*** Block opens ***

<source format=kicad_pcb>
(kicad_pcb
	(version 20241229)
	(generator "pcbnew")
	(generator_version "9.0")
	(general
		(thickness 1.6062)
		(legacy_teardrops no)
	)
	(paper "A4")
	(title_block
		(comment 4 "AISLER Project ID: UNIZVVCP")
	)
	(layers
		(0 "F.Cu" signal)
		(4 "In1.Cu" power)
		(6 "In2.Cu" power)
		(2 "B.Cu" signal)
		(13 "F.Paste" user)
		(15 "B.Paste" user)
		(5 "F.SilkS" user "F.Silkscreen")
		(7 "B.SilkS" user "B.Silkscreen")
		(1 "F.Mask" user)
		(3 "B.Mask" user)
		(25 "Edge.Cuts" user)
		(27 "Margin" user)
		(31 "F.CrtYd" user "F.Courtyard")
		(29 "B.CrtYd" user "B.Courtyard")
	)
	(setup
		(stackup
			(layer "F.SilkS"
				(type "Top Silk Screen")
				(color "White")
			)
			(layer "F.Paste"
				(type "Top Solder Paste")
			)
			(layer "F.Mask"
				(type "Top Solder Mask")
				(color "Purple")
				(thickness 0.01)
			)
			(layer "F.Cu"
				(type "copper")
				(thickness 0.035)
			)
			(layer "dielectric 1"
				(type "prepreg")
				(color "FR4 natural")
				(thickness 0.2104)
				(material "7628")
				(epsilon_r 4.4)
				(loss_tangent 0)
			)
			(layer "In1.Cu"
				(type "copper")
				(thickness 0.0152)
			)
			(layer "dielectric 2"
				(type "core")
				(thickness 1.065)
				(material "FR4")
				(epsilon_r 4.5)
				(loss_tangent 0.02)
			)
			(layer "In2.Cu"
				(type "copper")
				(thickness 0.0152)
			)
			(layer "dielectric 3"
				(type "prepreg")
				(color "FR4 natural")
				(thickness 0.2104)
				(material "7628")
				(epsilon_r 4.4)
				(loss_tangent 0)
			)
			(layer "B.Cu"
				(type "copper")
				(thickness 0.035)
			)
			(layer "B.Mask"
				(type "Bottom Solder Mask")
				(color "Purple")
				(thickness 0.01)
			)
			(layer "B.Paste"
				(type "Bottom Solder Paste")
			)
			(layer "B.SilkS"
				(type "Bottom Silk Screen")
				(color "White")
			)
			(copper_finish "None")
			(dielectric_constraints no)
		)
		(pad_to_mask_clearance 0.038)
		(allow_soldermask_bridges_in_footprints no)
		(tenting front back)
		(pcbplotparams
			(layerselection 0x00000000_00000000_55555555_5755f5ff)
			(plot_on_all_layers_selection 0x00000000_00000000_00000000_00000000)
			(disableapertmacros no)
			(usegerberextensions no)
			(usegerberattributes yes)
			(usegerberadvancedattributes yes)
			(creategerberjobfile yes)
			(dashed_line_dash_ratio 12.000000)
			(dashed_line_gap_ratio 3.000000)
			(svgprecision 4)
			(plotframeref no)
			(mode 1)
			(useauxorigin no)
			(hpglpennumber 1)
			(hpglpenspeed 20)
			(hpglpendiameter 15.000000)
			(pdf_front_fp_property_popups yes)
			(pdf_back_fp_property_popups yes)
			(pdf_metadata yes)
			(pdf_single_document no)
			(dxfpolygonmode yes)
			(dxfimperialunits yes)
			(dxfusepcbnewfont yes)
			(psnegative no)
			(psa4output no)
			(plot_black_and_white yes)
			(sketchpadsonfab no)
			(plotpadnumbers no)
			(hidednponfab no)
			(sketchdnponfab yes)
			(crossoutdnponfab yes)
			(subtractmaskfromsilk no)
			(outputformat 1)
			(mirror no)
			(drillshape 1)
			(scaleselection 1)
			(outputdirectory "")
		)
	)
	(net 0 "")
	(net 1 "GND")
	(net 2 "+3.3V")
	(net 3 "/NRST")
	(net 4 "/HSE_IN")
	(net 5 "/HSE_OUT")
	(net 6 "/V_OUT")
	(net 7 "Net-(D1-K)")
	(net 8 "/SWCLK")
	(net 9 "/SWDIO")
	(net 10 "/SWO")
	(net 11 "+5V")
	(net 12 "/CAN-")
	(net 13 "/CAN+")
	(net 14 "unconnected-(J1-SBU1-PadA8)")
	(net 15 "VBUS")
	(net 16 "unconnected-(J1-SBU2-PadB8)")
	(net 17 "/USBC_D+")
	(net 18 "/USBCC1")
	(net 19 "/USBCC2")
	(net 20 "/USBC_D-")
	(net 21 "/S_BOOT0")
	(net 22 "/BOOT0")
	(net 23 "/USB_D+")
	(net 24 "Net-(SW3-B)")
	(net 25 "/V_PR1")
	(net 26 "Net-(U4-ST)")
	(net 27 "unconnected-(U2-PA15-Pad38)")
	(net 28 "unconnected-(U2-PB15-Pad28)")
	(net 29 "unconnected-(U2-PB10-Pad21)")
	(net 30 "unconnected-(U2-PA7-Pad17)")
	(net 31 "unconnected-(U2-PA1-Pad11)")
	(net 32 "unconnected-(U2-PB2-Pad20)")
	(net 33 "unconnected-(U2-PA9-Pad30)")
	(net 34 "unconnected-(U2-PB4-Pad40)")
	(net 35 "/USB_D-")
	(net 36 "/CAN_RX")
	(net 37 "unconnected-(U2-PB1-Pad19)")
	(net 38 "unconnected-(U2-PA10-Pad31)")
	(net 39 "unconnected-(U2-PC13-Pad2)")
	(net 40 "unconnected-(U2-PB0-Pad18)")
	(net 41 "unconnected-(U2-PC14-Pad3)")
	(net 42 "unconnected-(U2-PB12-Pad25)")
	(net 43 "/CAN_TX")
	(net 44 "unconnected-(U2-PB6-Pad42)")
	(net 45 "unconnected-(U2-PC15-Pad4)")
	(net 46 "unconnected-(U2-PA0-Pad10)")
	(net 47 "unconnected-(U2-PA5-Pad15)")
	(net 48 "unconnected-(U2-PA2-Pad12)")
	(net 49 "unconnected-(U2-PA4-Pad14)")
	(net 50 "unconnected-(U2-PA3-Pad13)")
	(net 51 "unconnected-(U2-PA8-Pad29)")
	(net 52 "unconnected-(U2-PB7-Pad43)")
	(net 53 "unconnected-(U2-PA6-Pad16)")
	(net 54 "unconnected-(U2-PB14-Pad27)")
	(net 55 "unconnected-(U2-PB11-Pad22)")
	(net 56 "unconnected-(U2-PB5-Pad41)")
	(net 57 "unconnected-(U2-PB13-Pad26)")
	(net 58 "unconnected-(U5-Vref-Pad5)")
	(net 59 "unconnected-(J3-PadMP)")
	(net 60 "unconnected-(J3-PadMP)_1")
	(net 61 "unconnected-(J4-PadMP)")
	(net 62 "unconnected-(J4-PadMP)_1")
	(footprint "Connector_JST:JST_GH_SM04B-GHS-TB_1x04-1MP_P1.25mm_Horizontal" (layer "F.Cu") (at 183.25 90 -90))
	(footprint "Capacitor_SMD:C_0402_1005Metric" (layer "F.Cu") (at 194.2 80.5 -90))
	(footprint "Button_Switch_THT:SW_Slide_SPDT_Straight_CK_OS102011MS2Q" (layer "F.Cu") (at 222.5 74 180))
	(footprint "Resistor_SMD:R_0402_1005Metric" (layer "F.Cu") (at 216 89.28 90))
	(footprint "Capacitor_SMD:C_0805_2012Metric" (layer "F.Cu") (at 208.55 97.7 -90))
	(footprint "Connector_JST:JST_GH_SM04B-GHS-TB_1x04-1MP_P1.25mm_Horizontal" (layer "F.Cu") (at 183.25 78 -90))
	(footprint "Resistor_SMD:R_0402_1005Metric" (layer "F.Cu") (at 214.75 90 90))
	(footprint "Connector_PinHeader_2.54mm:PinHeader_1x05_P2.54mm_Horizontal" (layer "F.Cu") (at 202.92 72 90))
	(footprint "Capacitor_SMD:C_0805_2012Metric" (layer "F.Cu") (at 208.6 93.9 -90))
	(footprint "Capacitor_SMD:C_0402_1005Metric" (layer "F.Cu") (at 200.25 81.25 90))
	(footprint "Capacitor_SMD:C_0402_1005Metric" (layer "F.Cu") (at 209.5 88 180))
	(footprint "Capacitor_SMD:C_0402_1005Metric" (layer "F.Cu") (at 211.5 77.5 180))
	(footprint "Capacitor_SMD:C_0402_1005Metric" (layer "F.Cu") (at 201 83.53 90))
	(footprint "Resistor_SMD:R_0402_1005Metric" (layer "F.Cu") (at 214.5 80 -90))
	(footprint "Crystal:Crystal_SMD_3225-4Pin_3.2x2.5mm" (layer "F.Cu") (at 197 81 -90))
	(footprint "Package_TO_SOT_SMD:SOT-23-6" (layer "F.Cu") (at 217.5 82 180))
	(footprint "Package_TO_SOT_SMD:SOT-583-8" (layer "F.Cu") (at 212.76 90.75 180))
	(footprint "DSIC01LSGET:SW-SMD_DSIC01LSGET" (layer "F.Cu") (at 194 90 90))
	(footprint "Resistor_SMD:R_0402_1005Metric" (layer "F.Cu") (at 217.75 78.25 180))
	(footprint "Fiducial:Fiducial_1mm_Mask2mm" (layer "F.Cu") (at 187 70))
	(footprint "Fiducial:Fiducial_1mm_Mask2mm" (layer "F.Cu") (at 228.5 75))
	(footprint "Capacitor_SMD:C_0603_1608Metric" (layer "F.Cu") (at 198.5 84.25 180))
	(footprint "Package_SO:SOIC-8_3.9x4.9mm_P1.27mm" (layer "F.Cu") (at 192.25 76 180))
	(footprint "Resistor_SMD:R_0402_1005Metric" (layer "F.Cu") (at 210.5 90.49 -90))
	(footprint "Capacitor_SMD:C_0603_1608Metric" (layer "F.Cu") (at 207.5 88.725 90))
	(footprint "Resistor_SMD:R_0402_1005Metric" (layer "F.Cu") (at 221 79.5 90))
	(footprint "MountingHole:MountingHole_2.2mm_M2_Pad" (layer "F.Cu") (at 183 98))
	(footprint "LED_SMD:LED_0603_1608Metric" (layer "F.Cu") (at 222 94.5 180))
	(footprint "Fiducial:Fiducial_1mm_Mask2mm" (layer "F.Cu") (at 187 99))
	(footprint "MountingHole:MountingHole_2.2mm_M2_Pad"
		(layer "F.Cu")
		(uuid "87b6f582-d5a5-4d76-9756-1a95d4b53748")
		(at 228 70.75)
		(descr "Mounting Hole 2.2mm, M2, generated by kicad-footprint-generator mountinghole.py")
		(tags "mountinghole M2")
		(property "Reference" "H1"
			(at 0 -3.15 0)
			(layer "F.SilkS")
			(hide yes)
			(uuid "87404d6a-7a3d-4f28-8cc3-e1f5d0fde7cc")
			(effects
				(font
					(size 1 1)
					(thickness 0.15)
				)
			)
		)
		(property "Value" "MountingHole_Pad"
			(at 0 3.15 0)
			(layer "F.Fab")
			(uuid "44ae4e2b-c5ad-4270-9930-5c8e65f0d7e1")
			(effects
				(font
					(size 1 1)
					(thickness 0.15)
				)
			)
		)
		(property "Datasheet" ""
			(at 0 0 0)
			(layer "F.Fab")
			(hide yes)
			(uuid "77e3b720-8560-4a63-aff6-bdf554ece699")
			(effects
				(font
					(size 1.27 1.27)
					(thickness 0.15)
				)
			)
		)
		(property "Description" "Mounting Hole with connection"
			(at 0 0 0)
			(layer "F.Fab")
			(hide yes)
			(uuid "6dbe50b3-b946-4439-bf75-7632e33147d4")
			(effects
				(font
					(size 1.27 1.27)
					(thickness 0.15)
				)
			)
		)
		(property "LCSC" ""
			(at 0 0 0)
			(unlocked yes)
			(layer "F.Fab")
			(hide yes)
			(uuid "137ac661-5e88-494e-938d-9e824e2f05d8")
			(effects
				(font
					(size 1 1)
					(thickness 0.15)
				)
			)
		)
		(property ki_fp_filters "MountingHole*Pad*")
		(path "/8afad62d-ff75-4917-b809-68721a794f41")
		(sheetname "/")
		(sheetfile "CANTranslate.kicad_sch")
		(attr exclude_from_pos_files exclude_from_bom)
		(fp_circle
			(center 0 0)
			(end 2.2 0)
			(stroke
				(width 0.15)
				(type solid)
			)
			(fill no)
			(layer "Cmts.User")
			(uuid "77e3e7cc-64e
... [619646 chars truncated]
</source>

*** Block closes ***

• **EXERCISE OBJECTIVE**: Copy each line of the listing that includes "CrtYd".

• **RESULT OF THIS EXERCISE**:
		(31 "F.CrtYd" user "F.Courtyard")
		(29 "B.CrtYd" user "B.Courtyard")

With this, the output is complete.